O papel da PlayStation Indies
Durante o desenvolvimento, a Giant Squid precisou de financiamento adicional. Esse suporte veio através do programa PlayStation Indies, que ajuda a dar visibilidade e apoio a jogos independentes de destaque. O financiamento da Sony permitiu que Sword of the Sea fosse lançado como título de lançamento no PlayStation Plus, garantindo maior visibilidade e tempo extra de polimento para o estúdio.
Nava comenta:
"Você ganha mais olhos no jogo, o que é tremendamente valioso. Esse apoio nos permitiu fazer ajustes de última hora que salvaram o jogo."

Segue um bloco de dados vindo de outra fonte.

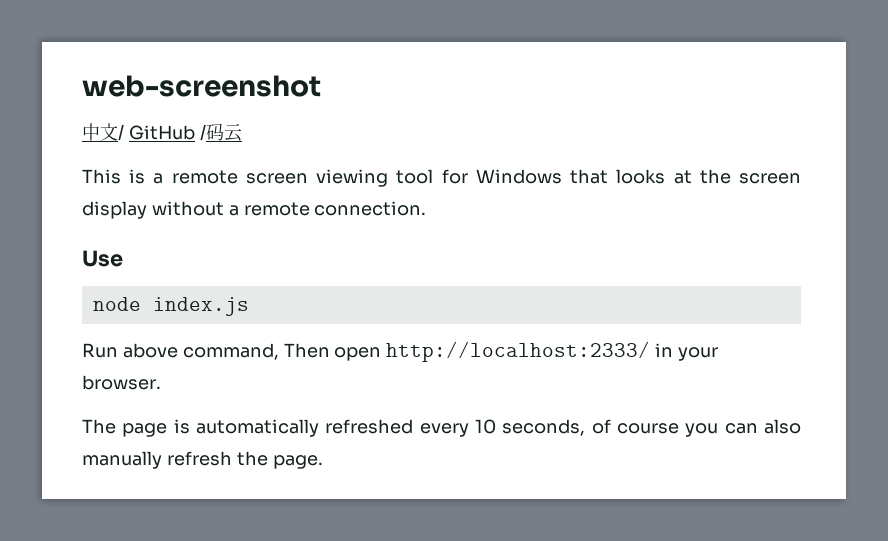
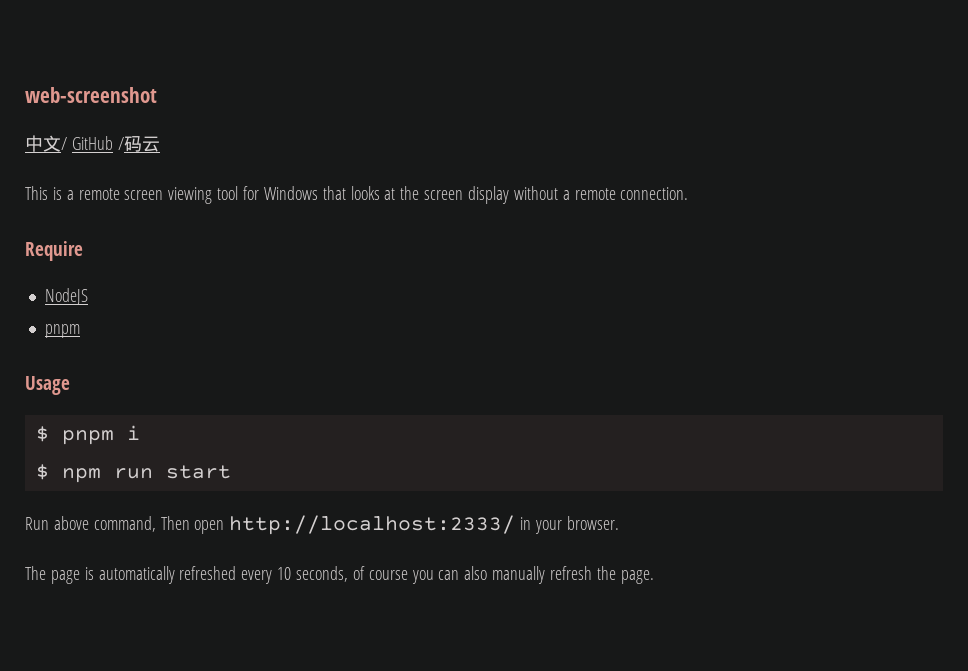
[82,250,123,267] [92,297,249,316] Use // node index.js -> [25,241,83,261] [44,288,88,305] [44,324,80,338] [25,376,70,395] [35,425,140,445] [35,464,231,483] Require // NodeJS // pnpm // Usage // $ pnpm i // $ npm run start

Apesar do título ter sido co-publicado com a Sony, a Giant Squid manteve controle sobre a publicação, marketing e lançamento nas lojas digitais. Essa combinação de apoio e autonomia permitiu que a equipe de cerca de 20 pessoas atingisse o nível de polimento desejado, mesmo com prazos apertados.

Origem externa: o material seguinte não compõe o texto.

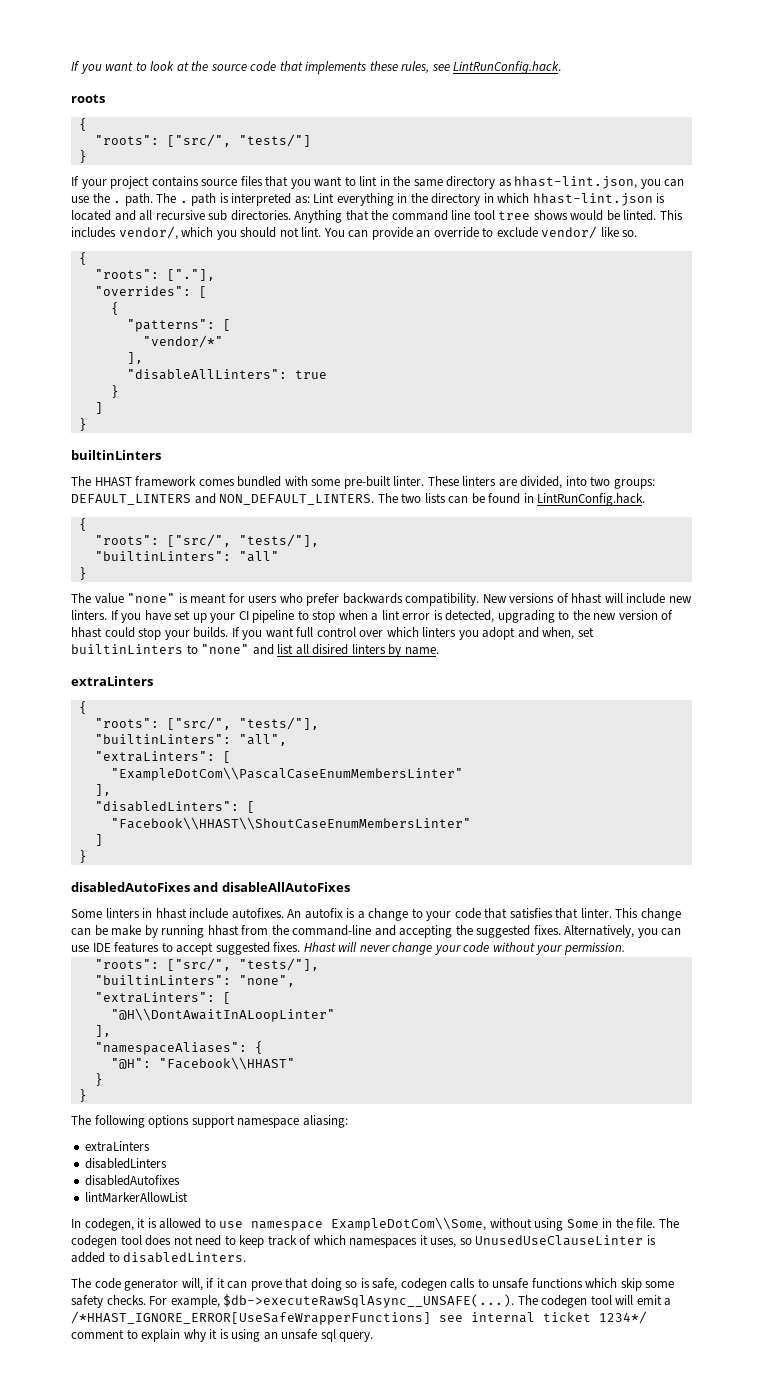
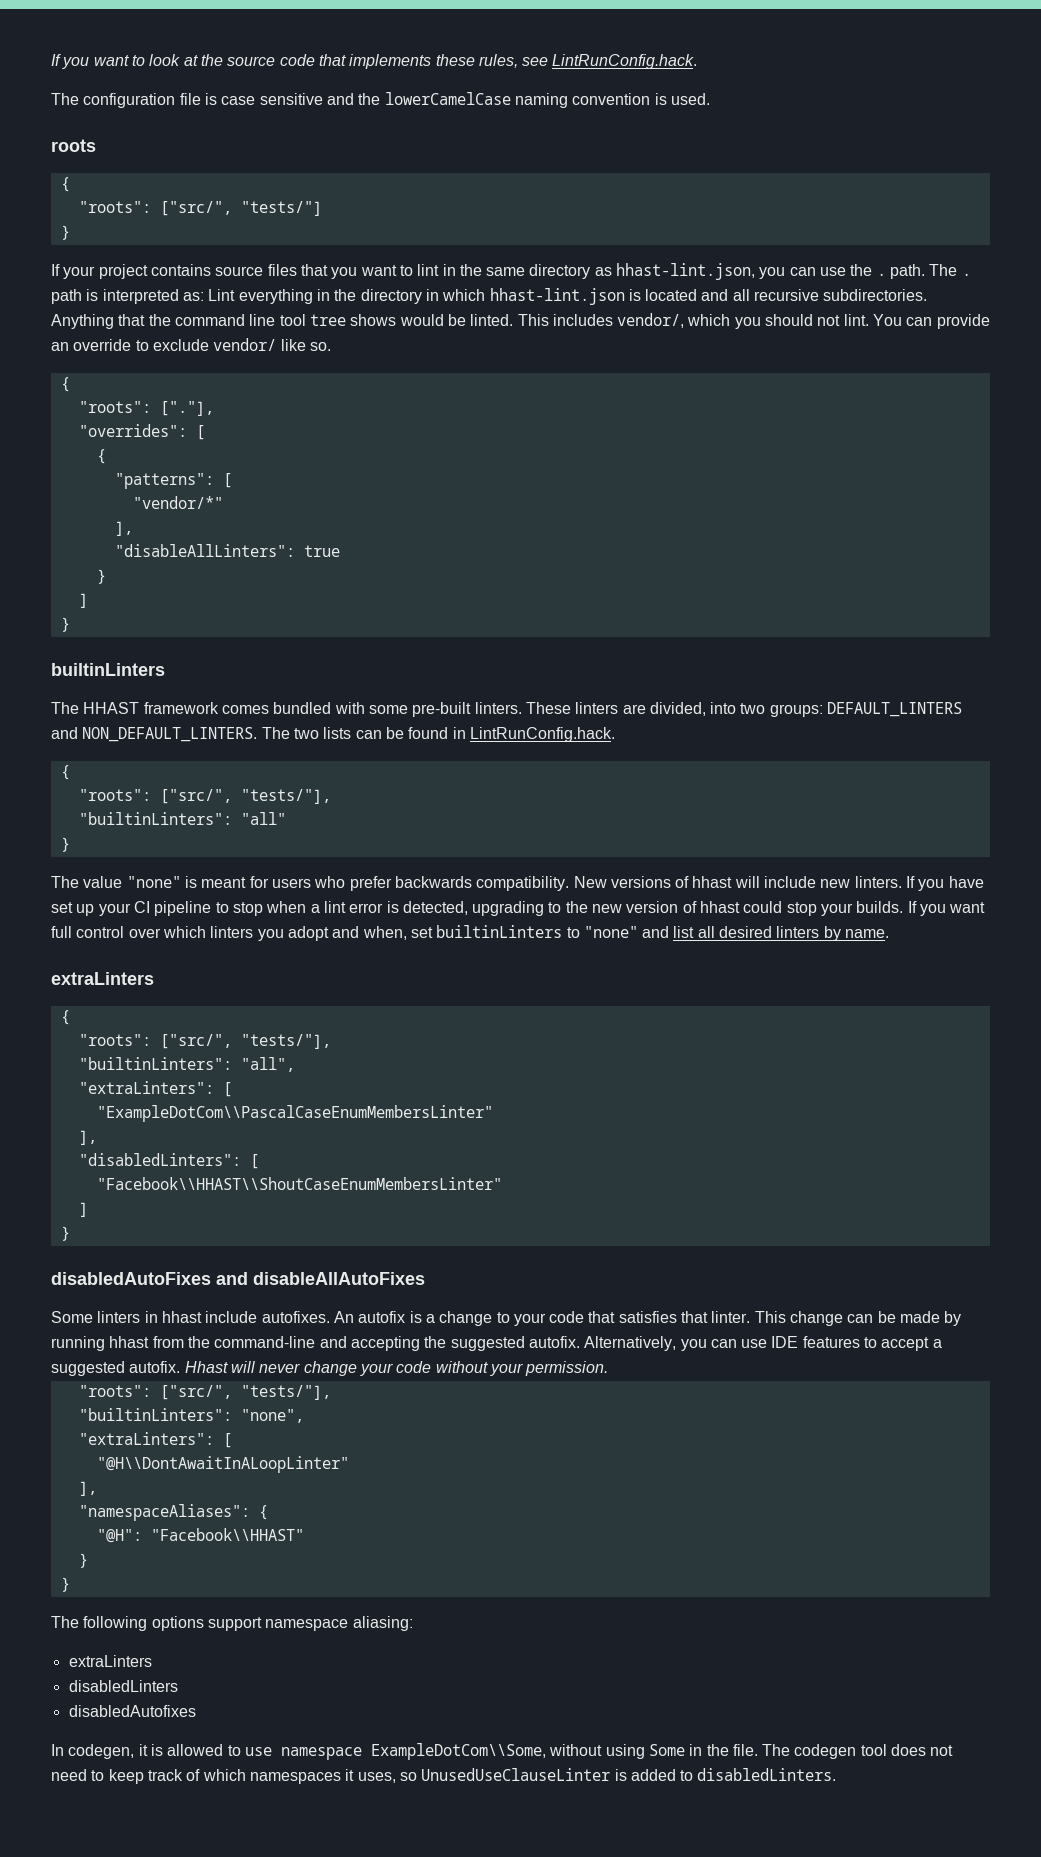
(562, 67) none -> [51,92,710,108] // The configuration file is case sensitive and the lowerCamelCase naming convention is used.
[208,210,291,221] sub directories. -> [823,289,928,301] subdirectories.
[393,476,425,486] linter. -> [474,702,522,714] linters.
[312,644,349,655] disired -> [719,926,773,938] desired
[111,925,142,936] make -> [900,1311,941,1323] made
[533,925,561,935] fixes. -> [528,1336,580,1348] autofix.
[215,942,301,955] suggested fixes. -> [932,1339,942,1348] [51,1361,181,1376] a suggested autofix.
[85,1192,189,1203] // lintMarkerAllowList -> (196, 1711) none
[71,1278,675,1291] [71,1294,672,1308] [71,1311,647,1325] [71,1329,374,1342] // The code generator will, if it can prove that doing so is safe, codegen calls to unsafe functions which skip some safety checks. For example, $db->executeRawSqlAsync__UNSAFE(...). The codegen tool will emit a /*HHAST_IGNORE_ERROR[UseSafeWrapperFunctions] see internal ticket 1234*/ comment to explain why it is using an unsafe sql query. -> (837, 1774) none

Desafios finais e aprendizado pós-COVID
A fase final de desenvolvimento exigiu coordenação intensa, ajustes de cutscenes e refinamento de mecânicas. Nava compara o processo com Journey, destacando a importância de tempo extra no final para ajustes holísticos.

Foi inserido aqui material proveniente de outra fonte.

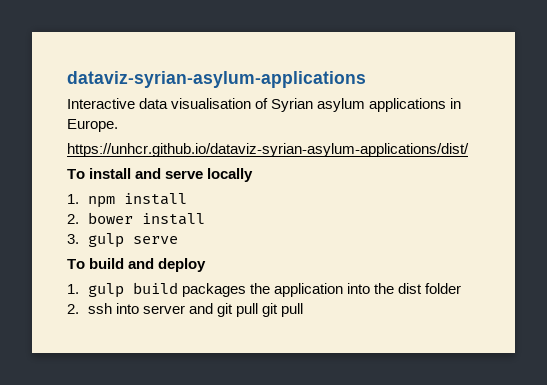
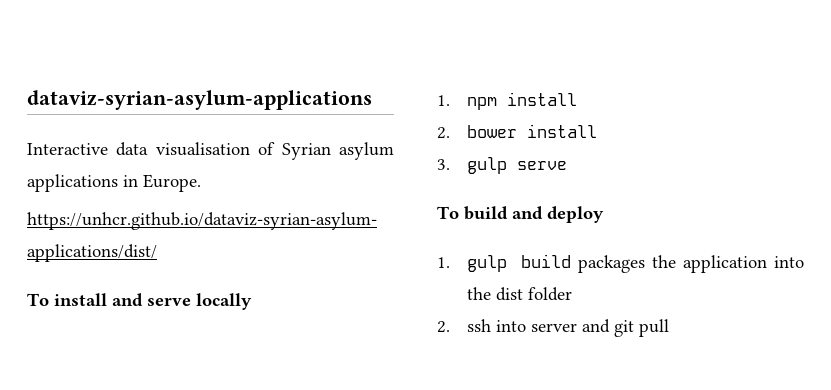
[261,303,303,317] git pull -> (669, 328) none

Além disso, a pandemia mudou a forma de trabalhar do estúdio. Embora Sword of the Sea tenha sido finalizado presencialmente, os aprendizados de The Pathless em trabalho remoto foram essenciais para lidar com a nova realidade da indústria, marcada por desafios financeiros e cerca de 38 mil demissões desde 2022.
Para Nava, manter a equipe coesa e a produção sustentável é o maior desafio daqui para frente:
"O que importa é manter este núcleo que conseguimos preservar. Sempre penso em como tornar isso sustentável e garantir que possamos continuar criando."